A company can be struck off or dissolved for several reasons, either voluntary or compulsory.
This leaves the question – what happens to company assets when a limited company is closed down? The answer depends on the type of assets a company owns, and whether it has debts.
Before we explain in more detail though, we’ll look at reasons why your company might be struck off, and what that means exactly.
What does “struck off” mean?
Being struck off means your company is removed from the register of companies held by Companies House. Essentially, your business is closed down.
Voluntary reasons to dissolve a limited company can include retirement, the restructuring of a group of companies, or simply a lack of profitability. A voluntary strike-off can only be applied for if certain conditions are met.
Although less common, compulsory dissolution is often the result of non-compliance under Part 31 of the Companies Act 2006.
This is because when you set up a Limited Company, the directors have a legal responsibility to ensure the company meets all of its obligations.
If those obligations aren’t met – ensuring the accounts are filed on time or your company confirmation statement is submitted to Companies House, for example – your company could be struck off.
If Companies House decides a company needs to be struck off (or you file to do so voluntarily), they will write to the directors of the company at the registered office address and give them notice of their intention to strike off the company.
This gives the directors two months’ notice to take action to stop the strike-off process and get things up to date.
A company can object to the striking off procedure, but if the outstanding documents are not filed within the notice period, the company will be struck off.

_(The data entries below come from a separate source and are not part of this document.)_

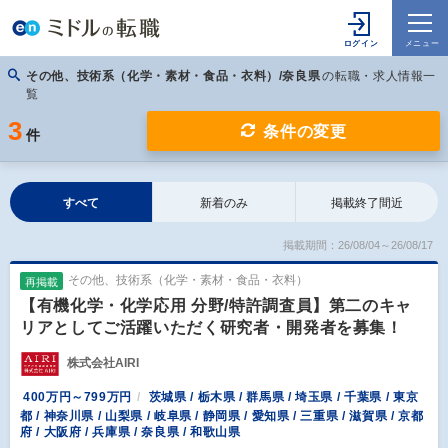
その他、技術系（化学・素材・食品・衣料）/奈良県
の転職・求人情報一
覧
3
条件の変更
件
すべて
新着のみ
掲載終了間近
掲載期間：26/08/04～26/08/17
その他、技術系（化学・素材・食品・衣料）
再掲載
【有機化学・化学応用 分野/特許調査員】第二のキャ
リアとしてご活躍いただく研究者・開発者を募集！
株式会社AIRI
400万円～799万円
茨城県 / 栃木県 / 群馬県 / 埼玉県 / 千葉県 / 東京
都 / 神奈川県 / 山梨県 / 岐阜県 / 静岡県 / 愛知県 / 三重県 / 滋賀県 / 京都
府 / 大阪府 / 兵庫県 / 奈良県 / 和歌山県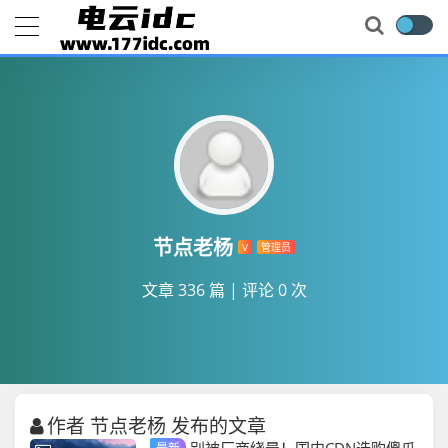
节点老杨
V
管理员
文章 336 篇
|
评论 0 次
作者 节点老杨 发布的文章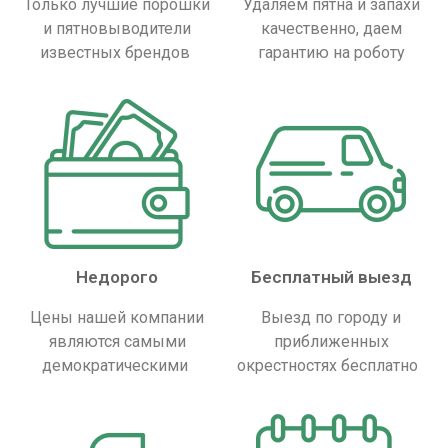
Только лучшие порошки
Удаляем пятна и запахи
и пятновыводители
качественно, даем
известных брендов
гарантию на роботу
Недорого
Бесплатный выезд
Цены нашей компании
Выезд по городу и
являются самыми
приближенных
демократическими
окрестностях бесплатно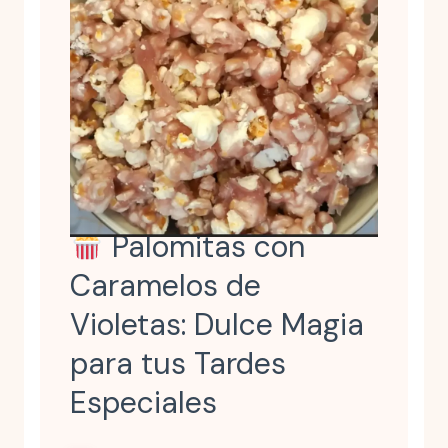
Palomitas con
Caramelos de
Violetas: Dulce Magia
para tus Tardes
Especiales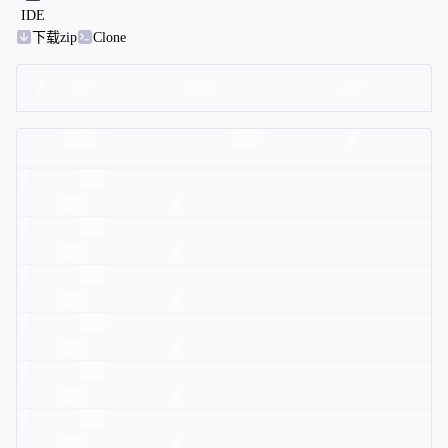
IDE
下载zip
Clone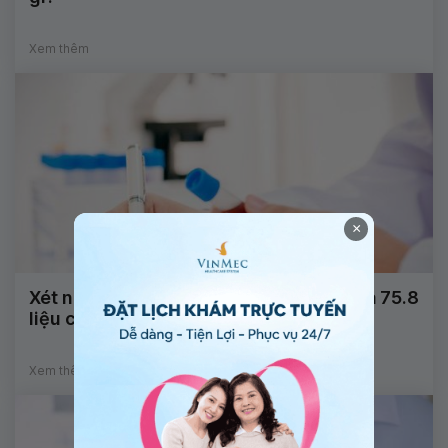
Xem thêm
×
Xét nghiệm Lym% có giá trị 16.8, Gra% là 75.8
liệu có bị sao không?
Xem thêm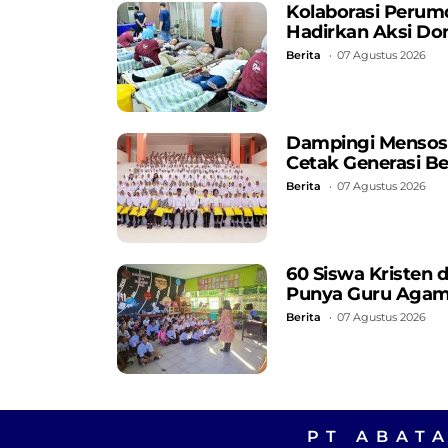
Kolaborasi Perum
Hadirkan Aksi Do
Berita
07 Agustus 2026
Dampingi Mensos, 
Cetak Generasi B
Berita
07 Agustus 2026
60 Siswa Kristen 
Punya Guru Aga
Berita
07 Agustus 2026
PT ABAT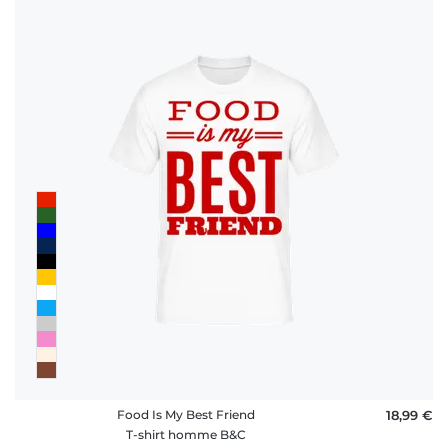
Food Is My Best Friend
18,99 €
T-shirt homme B&C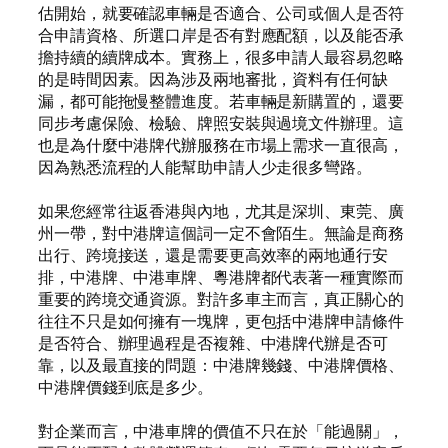
估開始，就要確認車輛是否適合、公司或個人是否符
合申請資格、所選口岸是否有對應配額，以及能否承
擔持續的續牌成本。實務上，很多申請人最容易忽略
的是時間因素。因為涉及兩地審批，資料有任何缺
漏，都可能拖慢整體進度。若車輛是新購置的，還要
同步考慮保險、檢驗、牌照安裝與過境文件辦理。這
也是為什麼中港牌代辦服務在市場上需求一直很高，
因為熟悉流程的人能幫助申請人少走很多彎路。
如果您經常往返香港與內地，尤其是深圳、東莞、廣
州一帶，對中港牌這個詞一定不會陌生。無論是商務
出行、跨境接送，還是需要更高效率的兩地通行安
排，中港牌、中港車牌、粵港牌都代表著一種實際而
重要的跨境交通資源。對許多車主而言，真正關心的
往往不只是如何擁有一塊牌，更包括中港牌申請條件
是否符合、辦理過程是否複雜、中港牌代辦是否可
靠，以及最直接的問題：中港牌幾錢、中港牌價格、
中港牌價錢到底是多少。
對企業而言，中港車牌的價值不只在於「能過關」，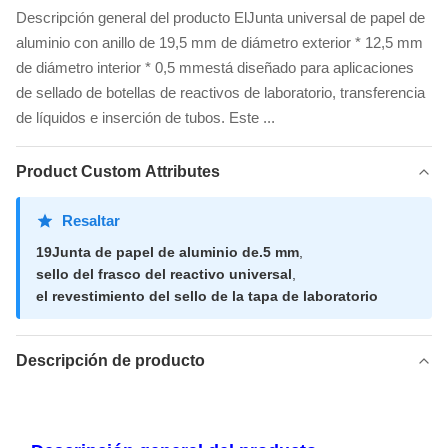
Descripción general del producto ElJunta universal de papel de
aluminio con anillo de 19,5 mm de diámetro exterior * 12,5 mm
de diámetro interior * 0,5 mmestá diseñado para aplicaciones
de sellado de botellas de reactivos de laboratorio, transferencia
de líquidos e inserción de tubos. Este ...
Product Custom Attributes
Resaltar
19Junta de papel de aluminio de.5 mm
,
sello del frasco del reactivo universal
,
el revestimiento del sello de la tapa de laboratorio
Descripción de producto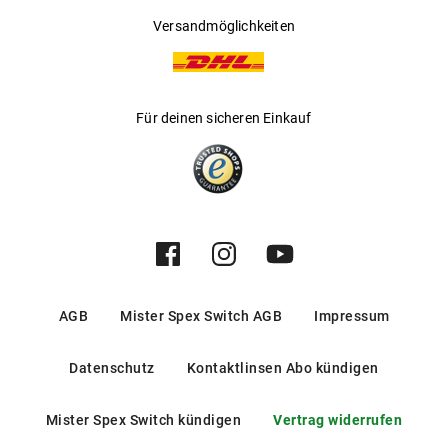
Versandmöglichkeiten
Für deinen sicheren Einkauf
AGB
Mister Spex Switch AGB
Impressum
Datenschutz
Kontaktlinsen Abo kündigen
Mister Spex Switch kündigen
Vertrag widerrufen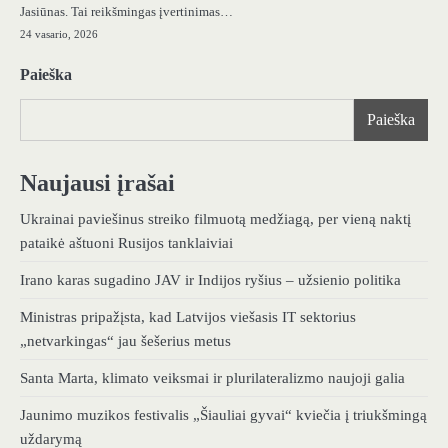
Jasiūnas. Tai reikšmingas įvertinimas…
24 vasario, 2026
Paieška
Paieška
Naujausi įrašai
Ukrainai paviešinus streiko filmuotą medžiagą, per vieną naktį
pataikė aštuoni Rusijos tanklaiviai
Irano karas sugadino JAV ir Indijos ryšius – užsienio politika
Ministras pripažįsta, kad Latvijos viešasis IT sektorius
„netvarkingas“ jau šešerius metus
Santa Marta, klimato veiksmai ir plurilateralizmo naujoji galia
Jaunimo muzikos festivalis „Šiauliai gyvai“ kviečia į triukšmingą
uždarymą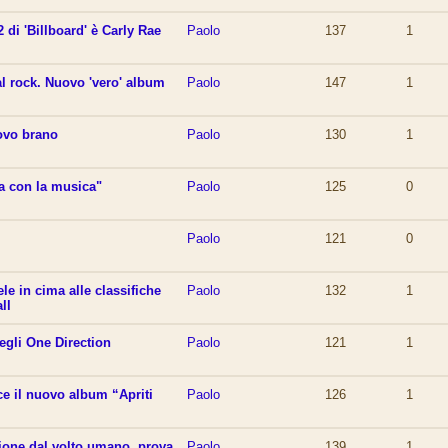
2 di 'Billboard' è Carly Rae
Paolo
137
1
al rock. Nuovo 'vero' album
Paolo
147
1
ovo brano
Paolo
130
1
a con la musica"
Paolo
125
0
Paolo
121
0
 in cima alle classifiche
Paolo
132
1
ll
egli One Direction
Paolo
121
1
ce il nuovo album “Apriti
Paolo
126
1
hione dal volto umano, prova
Paolo
139
1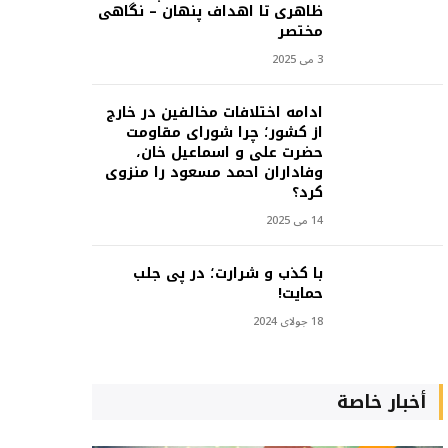
ظاهری تا اهداف پنهان – نگاهی
مختصر
3 می 2025
ادامه اختلافات مخالفین در خارج
از کشور؛ چرا شورای مقاومت
حضرت علی و اسماعیل خان،
وفاداران احمد مسعود را منزوی
کرد؟
14 می 2025
با کذب و شرارت؛ در پی جلب
حمایت!
18 جولای 2024
أخبار خاصة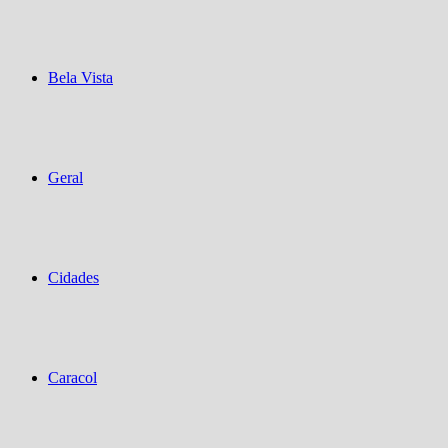
Bela Vista
Geral
Cidades
Caracol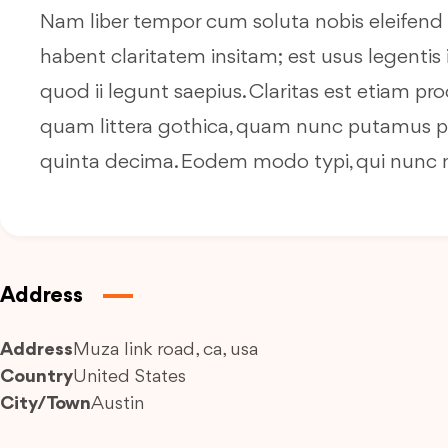
Nam liber tempor cum soluta nobis eleifend
habent claritatem insitam; est usus legentis 
quod ii legunt saepius. Claritas est etiam
quam littera gothica, quam nunc putamus pa
quinta decima. Eodem modo typi, qui nunc no
Address
Address
Muza link road, ca, usa
Country
United States
City/Town
Austin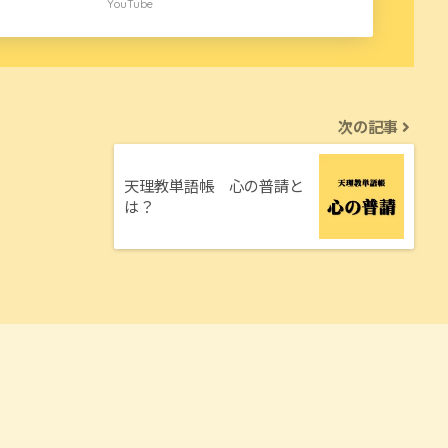
YouTube
次の記事
天理教単語帳 心の普請と
は？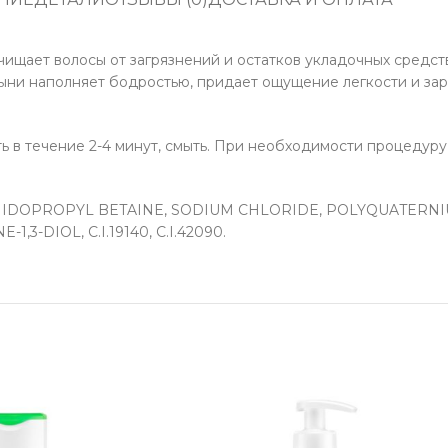
чищает волосы от загрязнений и остатков укладочных средс
ыни наполняет бодростью, придает ощущение легкости и зар
ь в течение 2-4 минут, смыть. При необходимости процедур
MIDOPROPYL BETAINE, SODIUM CHLORIDE, POLYQUATERNI
3-DIOL, C.I.19140, C.I.42090.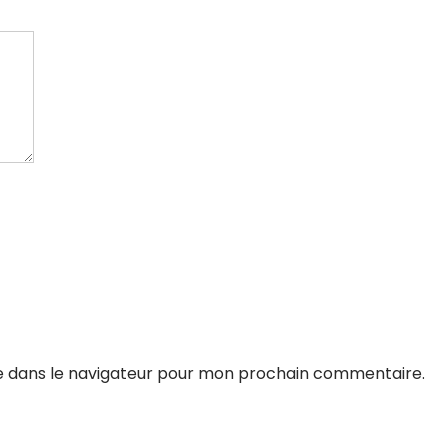
e dans le navigateur pour mon prochain commentaire.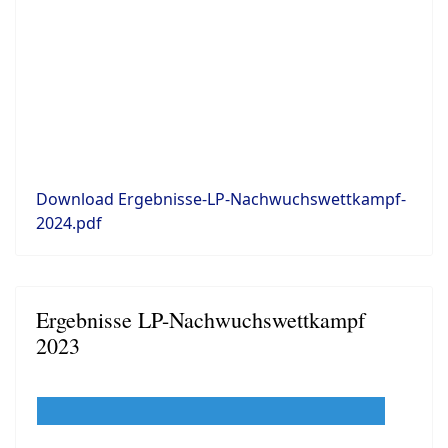
Download Ergebnisse-LP-Nachwuchswettkampf-
2024.pdf
Ergebnisse LP-Nachwuchswettkampf
2023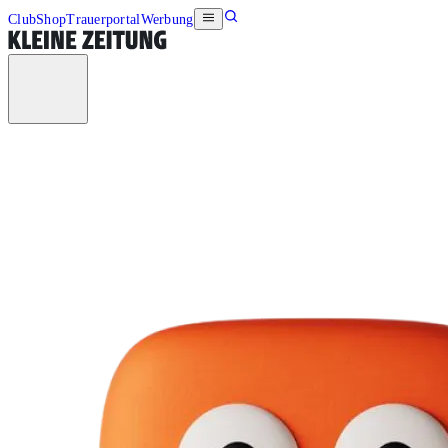
Club
Shop
Trauerportal
Werbung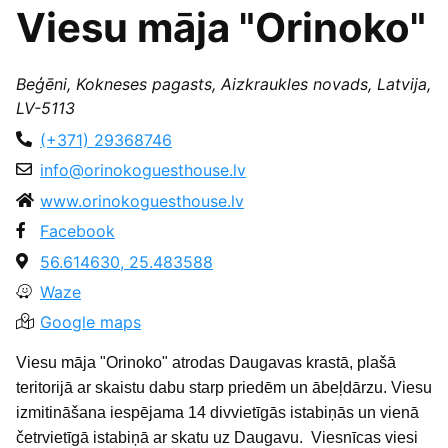
Viesu māja "Orinoko"
Beģēni, Kokneses pagasts, Aizkraukles novads, Latvija,
LV-5113
(+371) 29368746
info@orinokoguesthouse.lv
www.orinokoguesthouse.lv
Facebook
56.614630, 25.483588
Waze
Google maps
Viesu māja "Orinoko" atrodas Daugavas krastā, plašā
teritorijā ar skaistu dabu starp priedēm un ābeļdārzu. Viesu
izmitināšana iespējama 14 divvietīgās istabiņās un vienā
četrvietīgā istabiņā ar skatu uz Daugavu. Viesnīcas viesi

What does that mean for the company and its assets?
The short answer is that any assets left in the company when it is struck off will pass to “the Crown”, which is essentially a third party in charge of dissolving and distributing the assets to anyone the company owes money to.
The Crown appoints an “Official Receiver”, the third party in charge of securing and protecting assets, who also acts as receiver, trustee and liquidator where a private Insolvency Practitioner isn’t appointed.
The Crown will attempt to make as much money as possible from each asset sale, and therefore attempts to sell them at the market rate. This includes intellectual property such as product designs, land, or machinery and equipment.
There is a strict order to follow when funds are distributed and this is governed by law.
In the case of companies that are not trading on the stock market, the dissolution process usually seeks to pay off the company’s creditors first. This will be taxes and secured finance providers first, before suppliers, employees and directors.
If there are no debts in the company, the Crown keeps the assets, and the funds go into the public purse.
For this reason, if the directors decide to voluntarily strike off their company, they should ensure that all assets have been transferred out of the company before it is struck off the register.
What company property is classed as assets?
Company assets are tangible (physical) property, including stock, plant and machinery and property, as well as the balance of the company bank account. Intangible assets such as shares, contractual rights and intellectual property are also included.
The company bank account is frozen at the point it is struck off, and the funds are no longer accessible by the directors of the company.
What happens to land owned by the company?
In some cases, the land will form part of a company’s assets, but it isn’t always treated the same way as other asset types.
For example, the Crown may ignore a land asset belonging to the company, meaning the authorities will decide to give up their interest in a particular asset and hand it over to somebody else. This is because by taking control of the asset, they will have a liability to someone until it is sold.
While the Crown wants to ensure that it turns the assets into money (liquidates) to repay creditors, it won’t always cash in assets that have running costs it must pay to third-party owners.
Leasehold land and property are a typical example of this. The Crown would take over any leasehold arrangements and with it any associated liabilities, including fees. If these were held for a substantial time it could add up to a large amount. In this situation, it will often waive its right to take ownership and allow assets to remain in the hands of a third-party.
Freehold land is different. Here the Crown places the property in “escheat”, meaning the property doesn’t remain in limbo without a recognised owner. The Crown will then bring the property into its estate and have some ownership over it without the associated running costs. In the majority of cases, the Crown will dispose of the property if it can find someone to buy it.
Sometimes, companies use the property of others to carry out their business. In many cases, the owner of that property will want to retain ownership, even if a company is dissolved. Under the current rules, the owner of the property can use the courts to make the case they should take ownership and not the Crown.
The Crown, however, can challenge claims that owners make through the courts.
It is best to seek legal advice if you find yourself in a situation where you own land or property of a company that is being wound up.
What happens to the shares of a dissolved company?
When a company is struck off before its share capital has been distributed, this is passed to the Bona Vacantia Division of the government’s legal department. The Bona Vacantia Division then decides whether it’s worth selling the shares or removing their claim to the shares.
It’s important to ensure that any assets – including share capital – are dealt with and transferred out of the company’s ownership before it is dissolved.